What needs to be done:
Convert every line of the records below into one numbered list, skipping blank lines. Leave the pictures out of your answer.

[Data extract Boundary: Start]

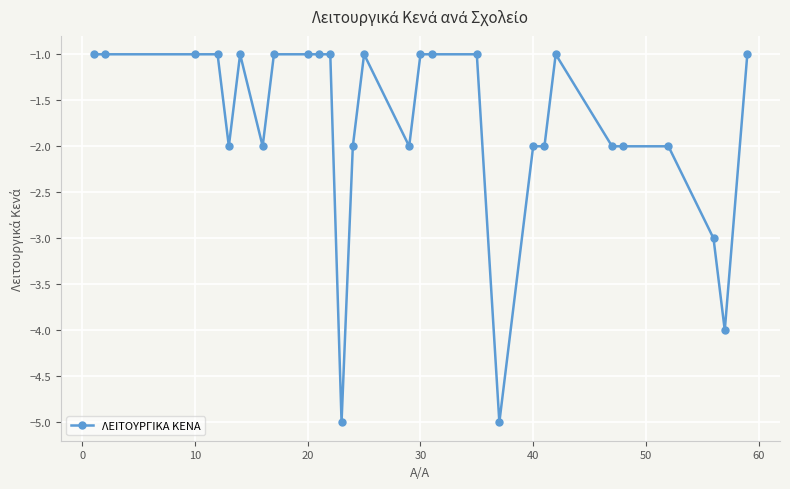

What is the smallest value displayed?

-5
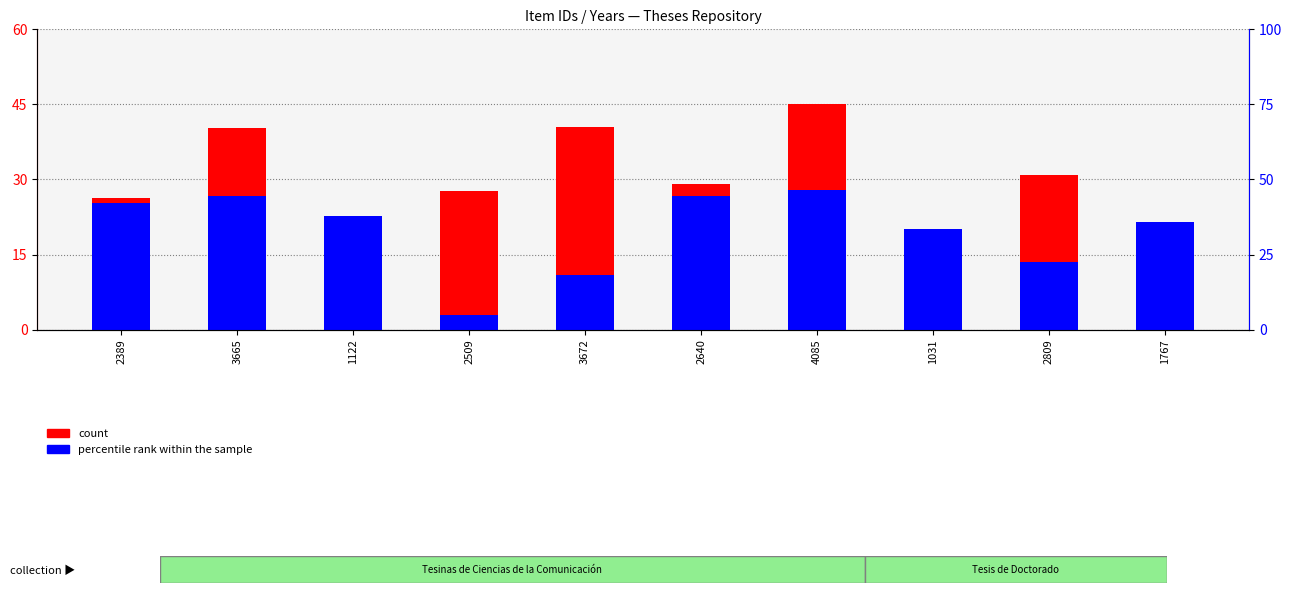

Which series changed the most between 2389 and 2640?

count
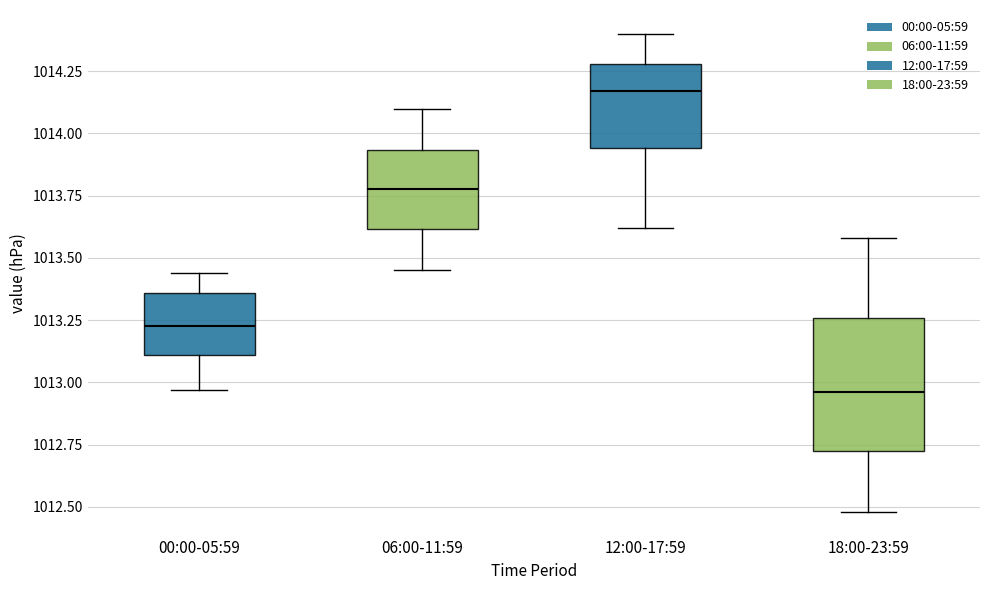

Reading left to right, read every box against the y-axis: the position of its median line, the range the box covers, and the ends of its whiskers. The values are not printed on the chart, so give them approximately, as read against the axis.

00:00-05:59: median 1013.25, box 1013.10 to 1013.35, whiskers 1012.95 to 1013.45
06:00-11:59: median 1013.80, box 1013.60 to 1013.95, whiskers 1013.45 to 1014.10
12:00-17:59: median 1014.15, box 1013.95 to 1014.30, whiskers 1013.60 to 1014.40
18:00-23:59: median 1012.95, box 1012.70 to 1013.25, whiskers 1012.50 to 1013.60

[Data extract Boundary: End]

Output below:
1. What is the smallest value displayed?
2. -5
3. Which series changed the most between 2389 and 2640?
4. count
5. Reading left to right, read every box against the y-axis: the position of its median line, the range the box covers, and the ends of its whiskers. The values are not printed on the chart, so give them approximately, as read against the axis.
6. 00:00-05:59: median 1013.25, box 1013.10 to 1013.35, whiskers 1012.95 to 1013.45
7. 06:00-11:59: median 1013.80, box 1013.60 to 1013.95, whiskers 1013.45 to 1014.10
8. 12:00-17:59: median 1014.15, box 1013.95 to 1014.30, whiskers 1013.60 to 1014.40
9. 18:00-23:59: median 1012.95, box 1012.70 to 1013.25, whiskers 1012.50 to 1013.60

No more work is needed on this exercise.